If it did one thing it illustrated how the state of a pitch can affect a game, not exactly rocket science, but it further showed that a manager and a ground staff can shape a pitch to be a certain way and then this will affect an outcome.
Roy Oldfield can remember pitches with mud, with snow, with puddles, with long grass or short grass, he can remember pitches that were a swamp on one side and dry on the other but he was intrigued by the deliberate ploy of leaving the grass long at Wolves. Roy was a groundsman who belonged to a time when there were no Desso pitches, no pitches that were like bowling greens all year round.
What we see on a matchday is just the tip of the iceberg of the football industry. And that too is a phrase that Roy would never have heard decades ago. The football industry (and it would be interesting to identify who first used this description of what basically used to be such a simple, uncomplicated game), is now worth billions of pounds. And yet behind the scenes unknown to us all, a lowly-paid ground staff and their mowers can have such a profound influence.
So: we see the galacticos, the star names, the big-name managers and even players lower down the leagues on wages of thousands of pounds a week. We see Sky Sports, the newspapers filled with news and features and gossip, Match of the Day , glossy magazines, live games and all the glamour and razzmatazz of the game; it s reached saturation point.
Yet there is a small army of people behind the scenes, and always has been, that we rarely see that keeps the whole circus ticking over. Roy Oldfield was once a part of all this, one of the countless people that played such an important part, one of the almost anonymous unsung heroes, never in the front line, never seeking publicity and in Roy s case just happy to be left alone to get on with his job.

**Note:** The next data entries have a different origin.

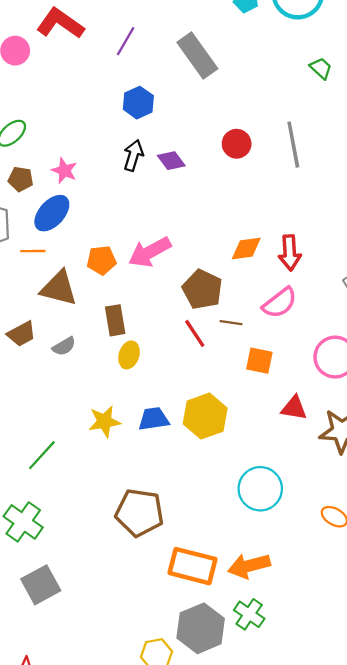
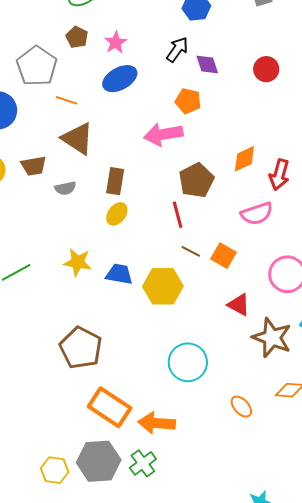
blue ellipse: (52, 213) -> (120, 79), moved
orange diamond: (246, 248) -> (244, 159), turned -36
orange pentagon: (101, 260) -> (188, 101), moved
brown line: (231, 323) -> (191, 251), moved

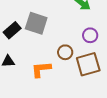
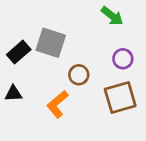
brown circle: (65, 52) -> (79, 75), moved
orange L-shape: (41, 69) -> (57, 104), turned -35

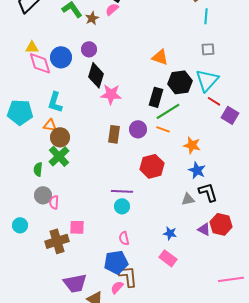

There were times when the pitch had been cut up so badly during a game that if it was a night game it could be two in the morning before he got home after doing all the repairs. He is a modest and unassuming man but ask him a question about his time being a groundsman and the face crinkles and creases into a smile and he ll more than likely begin with, I ll just tell you a little story, and he s still talking half an hour later.